▶ **LISTING**:
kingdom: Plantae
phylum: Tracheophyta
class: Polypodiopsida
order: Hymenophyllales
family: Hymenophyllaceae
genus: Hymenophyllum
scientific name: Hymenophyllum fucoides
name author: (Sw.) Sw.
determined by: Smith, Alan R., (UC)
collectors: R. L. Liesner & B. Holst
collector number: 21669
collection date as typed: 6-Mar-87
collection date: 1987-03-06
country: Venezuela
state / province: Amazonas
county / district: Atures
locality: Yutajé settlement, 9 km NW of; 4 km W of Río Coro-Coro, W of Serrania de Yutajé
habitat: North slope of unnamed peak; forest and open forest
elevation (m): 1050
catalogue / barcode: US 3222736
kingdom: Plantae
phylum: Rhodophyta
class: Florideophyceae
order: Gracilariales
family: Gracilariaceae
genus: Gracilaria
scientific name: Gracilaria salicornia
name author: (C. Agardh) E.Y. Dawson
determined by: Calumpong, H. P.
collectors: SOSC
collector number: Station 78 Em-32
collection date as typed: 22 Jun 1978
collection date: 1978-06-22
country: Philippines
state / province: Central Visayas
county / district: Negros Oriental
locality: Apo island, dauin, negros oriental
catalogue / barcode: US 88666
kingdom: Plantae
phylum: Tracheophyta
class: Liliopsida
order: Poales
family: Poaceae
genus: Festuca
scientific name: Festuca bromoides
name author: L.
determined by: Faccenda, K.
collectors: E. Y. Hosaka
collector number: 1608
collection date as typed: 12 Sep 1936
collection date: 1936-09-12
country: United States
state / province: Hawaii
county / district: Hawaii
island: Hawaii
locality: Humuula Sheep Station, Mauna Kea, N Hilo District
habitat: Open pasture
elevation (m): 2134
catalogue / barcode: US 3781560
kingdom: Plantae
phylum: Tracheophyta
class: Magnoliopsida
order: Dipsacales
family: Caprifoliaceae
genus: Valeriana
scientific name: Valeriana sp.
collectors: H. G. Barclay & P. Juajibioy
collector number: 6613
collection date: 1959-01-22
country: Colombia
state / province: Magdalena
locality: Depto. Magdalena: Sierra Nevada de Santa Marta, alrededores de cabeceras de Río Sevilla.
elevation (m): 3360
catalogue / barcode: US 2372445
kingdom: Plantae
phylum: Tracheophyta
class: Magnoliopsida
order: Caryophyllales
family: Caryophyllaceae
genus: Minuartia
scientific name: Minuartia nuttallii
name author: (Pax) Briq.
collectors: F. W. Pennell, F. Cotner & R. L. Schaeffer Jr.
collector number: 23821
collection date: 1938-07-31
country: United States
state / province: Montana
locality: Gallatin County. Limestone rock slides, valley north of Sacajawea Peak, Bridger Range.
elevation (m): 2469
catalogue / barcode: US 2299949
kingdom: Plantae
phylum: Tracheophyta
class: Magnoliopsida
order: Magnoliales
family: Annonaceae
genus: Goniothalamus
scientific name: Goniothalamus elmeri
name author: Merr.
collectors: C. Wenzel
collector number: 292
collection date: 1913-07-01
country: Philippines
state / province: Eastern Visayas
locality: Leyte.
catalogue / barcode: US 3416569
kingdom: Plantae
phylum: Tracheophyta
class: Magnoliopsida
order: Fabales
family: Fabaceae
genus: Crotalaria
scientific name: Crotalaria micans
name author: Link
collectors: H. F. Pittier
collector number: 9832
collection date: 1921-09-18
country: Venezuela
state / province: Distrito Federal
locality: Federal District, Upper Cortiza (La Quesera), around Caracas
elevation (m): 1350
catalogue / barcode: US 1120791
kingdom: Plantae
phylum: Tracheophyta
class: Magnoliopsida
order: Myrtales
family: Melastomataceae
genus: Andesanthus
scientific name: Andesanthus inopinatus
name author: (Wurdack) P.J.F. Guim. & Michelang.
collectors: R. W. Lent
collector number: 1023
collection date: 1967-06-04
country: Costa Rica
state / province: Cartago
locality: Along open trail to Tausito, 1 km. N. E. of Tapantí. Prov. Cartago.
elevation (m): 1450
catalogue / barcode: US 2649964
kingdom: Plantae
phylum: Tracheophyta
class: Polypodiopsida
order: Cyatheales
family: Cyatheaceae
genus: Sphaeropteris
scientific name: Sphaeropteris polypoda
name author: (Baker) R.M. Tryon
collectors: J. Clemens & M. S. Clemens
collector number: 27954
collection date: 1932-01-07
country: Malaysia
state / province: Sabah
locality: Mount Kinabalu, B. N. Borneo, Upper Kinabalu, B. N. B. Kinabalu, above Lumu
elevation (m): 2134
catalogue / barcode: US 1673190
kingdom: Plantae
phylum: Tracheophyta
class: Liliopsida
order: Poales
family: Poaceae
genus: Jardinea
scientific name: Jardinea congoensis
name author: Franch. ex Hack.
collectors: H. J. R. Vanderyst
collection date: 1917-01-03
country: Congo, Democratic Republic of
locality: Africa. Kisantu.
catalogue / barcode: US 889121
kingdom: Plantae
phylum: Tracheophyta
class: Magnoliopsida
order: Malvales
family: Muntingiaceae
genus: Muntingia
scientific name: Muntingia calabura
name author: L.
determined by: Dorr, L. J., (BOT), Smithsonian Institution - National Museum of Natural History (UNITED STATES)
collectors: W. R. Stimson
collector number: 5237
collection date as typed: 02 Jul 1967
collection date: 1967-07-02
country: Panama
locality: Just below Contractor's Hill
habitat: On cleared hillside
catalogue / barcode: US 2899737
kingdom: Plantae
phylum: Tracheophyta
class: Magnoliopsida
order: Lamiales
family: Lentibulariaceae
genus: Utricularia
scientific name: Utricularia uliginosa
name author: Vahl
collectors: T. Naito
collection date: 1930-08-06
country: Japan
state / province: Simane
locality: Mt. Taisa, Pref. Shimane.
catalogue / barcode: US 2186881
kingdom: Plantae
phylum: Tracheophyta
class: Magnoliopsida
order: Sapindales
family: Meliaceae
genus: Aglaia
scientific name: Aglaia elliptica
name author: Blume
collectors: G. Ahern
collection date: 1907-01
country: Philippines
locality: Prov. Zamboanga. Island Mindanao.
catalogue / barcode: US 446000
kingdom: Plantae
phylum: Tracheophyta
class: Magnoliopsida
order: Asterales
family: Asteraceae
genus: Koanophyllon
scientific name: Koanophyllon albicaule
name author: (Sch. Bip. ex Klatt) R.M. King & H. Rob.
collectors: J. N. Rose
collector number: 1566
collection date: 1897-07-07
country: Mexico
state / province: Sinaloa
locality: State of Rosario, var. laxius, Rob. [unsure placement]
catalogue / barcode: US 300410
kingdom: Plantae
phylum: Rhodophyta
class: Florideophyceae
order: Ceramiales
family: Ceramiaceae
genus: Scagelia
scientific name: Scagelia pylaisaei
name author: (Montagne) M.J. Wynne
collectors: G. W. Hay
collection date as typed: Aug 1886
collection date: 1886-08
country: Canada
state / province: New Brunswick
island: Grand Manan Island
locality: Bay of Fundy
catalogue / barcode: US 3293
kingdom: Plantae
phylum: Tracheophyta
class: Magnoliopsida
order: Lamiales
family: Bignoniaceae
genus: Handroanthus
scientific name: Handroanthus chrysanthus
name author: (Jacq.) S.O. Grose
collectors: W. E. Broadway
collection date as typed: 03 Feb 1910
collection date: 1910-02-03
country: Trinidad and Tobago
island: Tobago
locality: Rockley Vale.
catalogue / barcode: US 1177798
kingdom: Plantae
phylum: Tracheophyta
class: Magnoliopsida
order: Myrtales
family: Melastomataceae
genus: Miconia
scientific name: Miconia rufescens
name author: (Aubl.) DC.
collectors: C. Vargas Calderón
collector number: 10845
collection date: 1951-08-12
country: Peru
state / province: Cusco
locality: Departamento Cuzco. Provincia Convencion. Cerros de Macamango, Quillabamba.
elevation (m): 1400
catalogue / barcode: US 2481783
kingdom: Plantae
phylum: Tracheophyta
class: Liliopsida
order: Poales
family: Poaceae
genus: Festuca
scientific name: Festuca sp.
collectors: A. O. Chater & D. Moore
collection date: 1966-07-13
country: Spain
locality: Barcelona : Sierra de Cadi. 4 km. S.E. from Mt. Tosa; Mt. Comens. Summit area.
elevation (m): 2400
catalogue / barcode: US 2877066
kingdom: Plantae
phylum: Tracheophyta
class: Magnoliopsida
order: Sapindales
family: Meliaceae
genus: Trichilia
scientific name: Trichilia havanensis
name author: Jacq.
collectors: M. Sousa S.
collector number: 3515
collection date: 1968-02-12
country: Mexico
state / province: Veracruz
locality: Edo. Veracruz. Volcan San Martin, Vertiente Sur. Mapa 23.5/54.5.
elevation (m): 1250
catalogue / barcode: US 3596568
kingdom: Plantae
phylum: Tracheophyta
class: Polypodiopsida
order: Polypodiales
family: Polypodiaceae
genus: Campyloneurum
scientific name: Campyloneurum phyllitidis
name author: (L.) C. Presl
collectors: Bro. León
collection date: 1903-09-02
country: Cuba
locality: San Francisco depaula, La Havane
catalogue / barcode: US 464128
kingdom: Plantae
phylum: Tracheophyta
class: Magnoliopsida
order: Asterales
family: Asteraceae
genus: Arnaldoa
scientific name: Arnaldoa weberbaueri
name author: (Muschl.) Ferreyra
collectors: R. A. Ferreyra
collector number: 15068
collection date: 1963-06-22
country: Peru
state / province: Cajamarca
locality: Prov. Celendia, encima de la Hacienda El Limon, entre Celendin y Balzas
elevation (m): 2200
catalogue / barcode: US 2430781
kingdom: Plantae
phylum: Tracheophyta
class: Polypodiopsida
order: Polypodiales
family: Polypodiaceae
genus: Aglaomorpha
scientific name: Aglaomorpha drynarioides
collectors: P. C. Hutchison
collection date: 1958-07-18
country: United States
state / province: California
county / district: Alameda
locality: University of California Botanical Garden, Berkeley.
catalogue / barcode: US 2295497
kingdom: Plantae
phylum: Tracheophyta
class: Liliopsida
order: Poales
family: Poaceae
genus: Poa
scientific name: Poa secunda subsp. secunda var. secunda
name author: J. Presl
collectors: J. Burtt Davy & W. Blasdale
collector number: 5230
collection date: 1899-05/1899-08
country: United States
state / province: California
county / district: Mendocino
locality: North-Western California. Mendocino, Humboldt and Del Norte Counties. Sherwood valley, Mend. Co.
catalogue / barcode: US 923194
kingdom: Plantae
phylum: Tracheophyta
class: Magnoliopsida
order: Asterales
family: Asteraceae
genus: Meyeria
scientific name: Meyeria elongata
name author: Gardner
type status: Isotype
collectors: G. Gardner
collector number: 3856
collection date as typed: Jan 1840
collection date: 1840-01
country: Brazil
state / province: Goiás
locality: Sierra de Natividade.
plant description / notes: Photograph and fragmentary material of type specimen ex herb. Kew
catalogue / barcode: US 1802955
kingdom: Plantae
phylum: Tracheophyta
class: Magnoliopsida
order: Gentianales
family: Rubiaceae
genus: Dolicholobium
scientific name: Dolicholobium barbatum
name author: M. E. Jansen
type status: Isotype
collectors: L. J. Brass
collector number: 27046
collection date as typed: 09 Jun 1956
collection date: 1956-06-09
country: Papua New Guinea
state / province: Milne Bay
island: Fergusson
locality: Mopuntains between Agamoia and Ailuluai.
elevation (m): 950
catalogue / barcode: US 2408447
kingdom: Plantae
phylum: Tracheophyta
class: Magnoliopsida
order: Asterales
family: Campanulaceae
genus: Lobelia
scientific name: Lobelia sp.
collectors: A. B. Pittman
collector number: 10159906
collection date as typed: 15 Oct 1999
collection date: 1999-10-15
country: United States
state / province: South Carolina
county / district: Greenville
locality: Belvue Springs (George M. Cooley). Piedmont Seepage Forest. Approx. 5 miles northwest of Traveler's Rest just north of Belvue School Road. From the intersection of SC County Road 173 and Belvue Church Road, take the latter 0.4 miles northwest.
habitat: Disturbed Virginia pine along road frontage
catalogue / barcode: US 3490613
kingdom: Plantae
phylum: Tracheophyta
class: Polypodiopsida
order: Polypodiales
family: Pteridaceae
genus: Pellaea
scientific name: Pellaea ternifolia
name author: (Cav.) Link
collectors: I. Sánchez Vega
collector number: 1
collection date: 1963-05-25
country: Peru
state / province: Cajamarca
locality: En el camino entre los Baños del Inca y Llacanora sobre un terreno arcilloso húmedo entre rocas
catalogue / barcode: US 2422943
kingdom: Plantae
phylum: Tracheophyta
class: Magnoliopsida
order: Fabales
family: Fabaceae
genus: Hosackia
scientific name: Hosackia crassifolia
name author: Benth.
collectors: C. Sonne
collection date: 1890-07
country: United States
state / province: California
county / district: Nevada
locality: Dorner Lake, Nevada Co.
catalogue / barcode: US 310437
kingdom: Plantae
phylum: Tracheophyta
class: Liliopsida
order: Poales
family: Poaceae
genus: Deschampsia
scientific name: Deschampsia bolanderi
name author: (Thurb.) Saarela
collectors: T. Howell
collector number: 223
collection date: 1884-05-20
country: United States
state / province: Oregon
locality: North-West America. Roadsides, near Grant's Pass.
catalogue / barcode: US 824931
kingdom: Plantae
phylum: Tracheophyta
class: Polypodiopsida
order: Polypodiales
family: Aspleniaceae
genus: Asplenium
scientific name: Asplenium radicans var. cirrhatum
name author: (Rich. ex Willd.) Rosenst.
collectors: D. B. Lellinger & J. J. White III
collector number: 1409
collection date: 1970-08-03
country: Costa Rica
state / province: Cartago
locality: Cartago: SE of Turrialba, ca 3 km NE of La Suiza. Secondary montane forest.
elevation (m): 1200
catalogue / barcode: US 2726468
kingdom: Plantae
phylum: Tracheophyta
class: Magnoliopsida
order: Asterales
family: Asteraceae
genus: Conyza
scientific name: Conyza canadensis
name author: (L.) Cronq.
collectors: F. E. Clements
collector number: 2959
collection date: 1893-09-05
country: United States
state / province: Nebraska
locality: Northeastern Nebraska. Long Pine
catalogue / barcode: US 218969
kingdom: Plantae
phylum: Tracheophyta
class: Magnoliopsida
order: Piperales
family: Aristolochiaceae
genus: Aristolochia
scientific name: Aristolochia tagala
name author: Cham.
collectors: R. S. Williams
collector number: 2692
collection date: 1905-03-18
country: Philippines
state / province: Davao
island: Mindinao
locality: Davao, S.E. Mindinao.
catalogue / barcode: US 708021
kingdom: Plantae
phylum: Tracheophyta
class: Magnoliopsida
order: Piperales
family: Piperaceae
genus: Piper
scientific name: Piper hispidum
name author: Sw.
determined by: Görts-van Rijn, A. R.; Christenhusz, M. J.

▶ **EXERCISE REQUIREMENTS**:
Give everything from the first line of the items down to the line containing "order: Caryophyllales", both included, as a Markdown table with a "No." column for the row number and an "Entry" column for the line. Skip blank lines.

▶ **SOLUTION TO THIS TASK**:
| No. | Entry |
|---|---|
| 1 | kingdom: Plantae |
| 2 | phylum: Tracheophyta |
| 3 | class: Polypodiopsida |
| 4 | order: Hymenophyllales |
| 5 | family: Hymenophyllaceae |
| 6 | genus: Hymenophyllum |
| 7 | scientific name: Hymenophyllum fucoides |
| 8 | name author: (Sw.) Sw. |
| 9 | determined by: Smith, Alan R., (UC) |
| 10 | collectors: R. L. Liesner & B. Holst |
| 11 | collector number: 21669 |
| 12 | collection date as typed: 6-Mar-87 |
| 13 | collection date: 1987-03-06 |
| 14 | country: Venezuela |
| 15 | state / province: Amazonas |
| 16 | county / district: Atures |
| 17 | locality: Yutajé settlement, 9 km NW of; 4 km W of Río Coro-Coro, W of Serrania de Yutajé |
| 18 | habitat: North slope of unnamed peak; forest and open forest |
| 19 | elevation (m): 1050 |
| 20 | catalogue / barcode: US 3222736 |
| 21 | kingdom: Plantae |
| 22 | phylum: Rhodophyta |
| 23 | class: Florideophyceae |
| 24 | order: Gracilariales |
| 25 | family: Gracilariaceae |
| 26 | genus: Gracilaria |
| 27 | scientific name: Gracilaria salicornia |
| 28 | name author: (C. Agardh) E.Y. Dawson |
| 29 | determined by: Calumpong, H. P. |
| 30 | collectors: SOSC |
| 31 | collector number: Station 78 Em-32 |
| 32 | collection date as typed: 22 Jun 1978 |
| 33 | collection date: 1978-06-22 |
| 34 | country: Philippines |
| 35 | state / province: Central Visayas |
| 36 | county / district: Negros Oriental |
| 37 | locality: Apo island, dauin, negros oriental |
| 38 | catalogue / barcode: US 88666 |
| 39 | kingdom: Plantae |
| 40 | phylum: Tracheophyta |
| 41 | class: Liliopsida |
| 42 | order: Poales |
| 43 | family: Poaceae |
| 44 | genus: Festuca |
| 45 | scientific name: Festuca bromoides |
| 46 | name author: L. |
| 47 | determined by: Faccenda, K. |
| 48 | collectors: E. Y. Hosaka |
| 49 | collector number: 1608 |
| 50 | collection date as typed: 12 Sep 1936 |
| 51 | collection date: 1936-09-12 |
| 52 | country: United States |
| 53 | state / province: Hawaii |
| 54 | county / district: Hawaii |
| 55 | island: Hawaii |
| 56 | locality: Humuula Sheep Station, Mauna Kea, N Hilo District |
| 57 | habitat: Open pasture |
| 58 | elevation (m): 2134 |
| 59 | catalogue / barcode: US 3781560 |
| 60 | kingdom: Plantae |
| 61 | phylum: Tracheophyta |
| 62 | class: Magnoliopsida |
| 63 | order: Dipsacales |
| 64 | family: Caprifoliaceae |
| 65 | genus: Valeriana |
| 66 | scientific name: Valeriana sp. |
| 67 | collectors: H. G. Barclay & P. Juajibioy |
| 68 | collector number: 6613 |
| 69 | collection date: 1959-01-22 |
| 70 | country: Colombia |
| 71 | state / province: Magdalena |
| 72 | locality: Depto. Magdalena: Sierra Nevada de Santa Marta, alrededores de cabeceras de Río Sevilla. |
| 73 | elevation (m): 3360 |
| 74 | catalogue / barcode: US 2372445 |
| 75 | kingdom: Plantae |
| 76 | phylum: Tracheophyta |
| 77 | class: Magnoliopsida |
| 78 | order: Caryophyllales |